• **Data section**
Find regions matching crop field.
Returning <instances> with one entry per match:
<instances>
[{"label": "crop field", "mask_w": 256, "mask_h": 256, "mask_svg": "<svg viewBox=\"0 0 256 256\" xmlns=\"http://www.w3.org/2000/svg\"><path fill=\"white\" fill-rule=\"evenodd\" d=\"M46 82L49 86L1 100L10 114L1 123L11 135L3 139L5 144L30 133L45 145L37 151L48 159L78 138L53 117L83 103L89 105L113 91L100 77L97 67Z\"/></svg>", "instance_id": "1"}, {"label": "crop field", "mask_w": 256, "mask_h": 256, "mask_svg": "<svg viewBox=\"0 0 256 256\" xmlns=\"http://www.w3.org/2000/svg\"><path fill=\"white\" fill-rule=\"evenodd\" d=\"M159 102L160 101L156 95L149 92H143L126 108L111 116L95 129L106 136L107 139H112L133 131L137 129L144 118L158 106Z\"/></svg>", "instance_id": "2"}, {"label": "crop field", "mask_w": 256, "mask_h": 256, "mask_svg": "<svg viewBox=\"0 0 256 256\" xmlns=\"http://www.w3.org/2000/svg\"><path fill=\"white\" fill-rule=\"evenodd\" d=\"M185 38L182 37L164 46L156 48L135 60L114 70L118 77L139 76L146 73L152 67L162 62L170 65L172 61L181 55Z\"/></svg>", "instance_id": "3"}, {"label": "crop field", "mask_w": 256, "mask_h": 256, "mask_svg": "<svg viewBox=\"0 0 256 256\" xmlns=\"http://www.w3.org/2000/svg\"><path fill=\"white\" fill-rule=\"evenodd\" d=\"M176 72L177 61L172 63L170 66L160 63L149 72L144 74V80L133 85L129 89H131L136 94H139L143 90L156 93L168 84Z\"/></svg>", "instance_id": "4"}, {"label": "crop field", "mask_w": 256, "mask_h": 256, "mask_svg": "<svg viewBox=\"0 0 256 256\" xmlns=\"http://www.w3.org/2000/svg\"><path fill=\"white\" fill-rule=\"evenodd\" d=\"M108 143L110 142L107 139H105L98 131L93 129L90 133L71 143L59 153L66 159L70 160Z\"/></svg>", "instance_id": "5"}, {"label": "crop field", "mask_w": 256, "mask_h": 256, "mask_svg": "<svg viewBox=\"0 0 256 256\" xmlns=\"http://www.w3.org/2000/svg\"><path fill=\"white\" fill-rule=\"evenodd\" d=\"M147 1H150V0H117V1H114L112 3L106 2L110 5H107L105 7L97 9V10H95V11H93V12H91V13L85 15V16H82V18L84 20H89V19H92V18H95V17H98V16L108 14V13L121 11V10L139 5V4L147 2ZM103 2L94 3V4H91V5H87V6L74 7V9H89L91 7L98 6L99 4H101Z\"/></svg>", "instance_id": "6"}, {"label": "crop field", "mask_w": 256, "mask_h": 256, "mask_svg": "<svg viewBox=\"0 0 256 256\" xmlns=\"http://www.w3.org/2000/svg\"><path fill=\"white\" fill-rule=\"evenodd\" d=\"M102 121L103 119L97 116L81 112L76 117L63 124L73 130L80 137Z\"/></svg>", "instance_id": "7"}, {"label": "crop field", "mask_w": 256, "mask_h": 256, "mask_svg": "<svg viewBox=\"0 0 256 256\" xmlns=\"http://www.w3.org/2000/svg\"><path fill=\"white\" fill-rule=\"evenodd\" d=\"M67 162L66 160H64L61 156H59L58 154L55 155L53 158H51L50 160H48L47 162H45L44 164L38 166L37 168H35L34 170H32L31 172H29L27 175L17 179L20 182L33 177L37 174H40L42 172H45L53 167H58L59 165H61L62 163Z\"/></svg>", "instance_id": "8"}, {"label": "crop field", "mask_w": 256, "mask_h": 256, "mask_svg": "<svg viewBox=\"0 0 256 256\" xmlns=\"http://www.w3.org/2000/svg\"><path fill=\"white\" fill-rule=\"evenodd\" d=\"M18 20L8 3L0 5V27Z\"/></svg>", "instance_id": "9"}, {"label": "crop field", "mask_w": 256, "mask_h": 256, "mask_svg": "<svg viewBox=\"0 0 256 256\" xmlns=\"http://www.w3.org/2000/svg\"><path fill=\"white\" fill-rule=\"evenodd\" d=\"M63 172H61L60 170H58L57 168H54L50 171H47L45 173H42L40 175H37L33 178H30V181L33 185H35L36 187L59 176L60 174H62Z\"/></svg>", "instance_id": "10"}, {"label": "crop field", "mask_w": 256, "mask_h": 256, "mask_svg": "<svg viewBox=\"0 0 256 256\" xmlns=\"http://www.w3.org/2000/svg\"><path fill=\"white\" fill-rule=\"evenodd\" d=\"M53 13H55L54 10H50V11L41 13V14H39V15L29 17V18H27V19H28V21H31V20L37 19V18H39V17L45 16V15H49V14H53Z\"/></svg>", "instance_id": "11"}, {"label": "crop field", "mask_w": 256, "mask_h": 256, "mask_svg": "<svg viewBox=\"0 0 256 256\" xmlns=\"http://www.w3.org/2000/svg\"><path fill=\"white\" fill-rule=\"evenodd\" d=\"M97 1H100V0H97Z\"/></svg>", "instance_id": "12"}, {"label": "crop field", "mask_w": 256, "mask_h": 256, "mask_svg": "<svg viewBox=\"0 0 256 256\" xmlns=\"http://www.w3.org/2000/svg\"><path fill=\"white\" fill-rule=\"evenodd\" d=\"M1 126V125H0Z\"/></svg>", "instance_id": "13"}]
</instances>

• **What you have to do**
From the records above, pull out every line containing the string "instances". Case counts.

• **Full solution**
Returning <instances> with one entry per match:
<instances>
</instances>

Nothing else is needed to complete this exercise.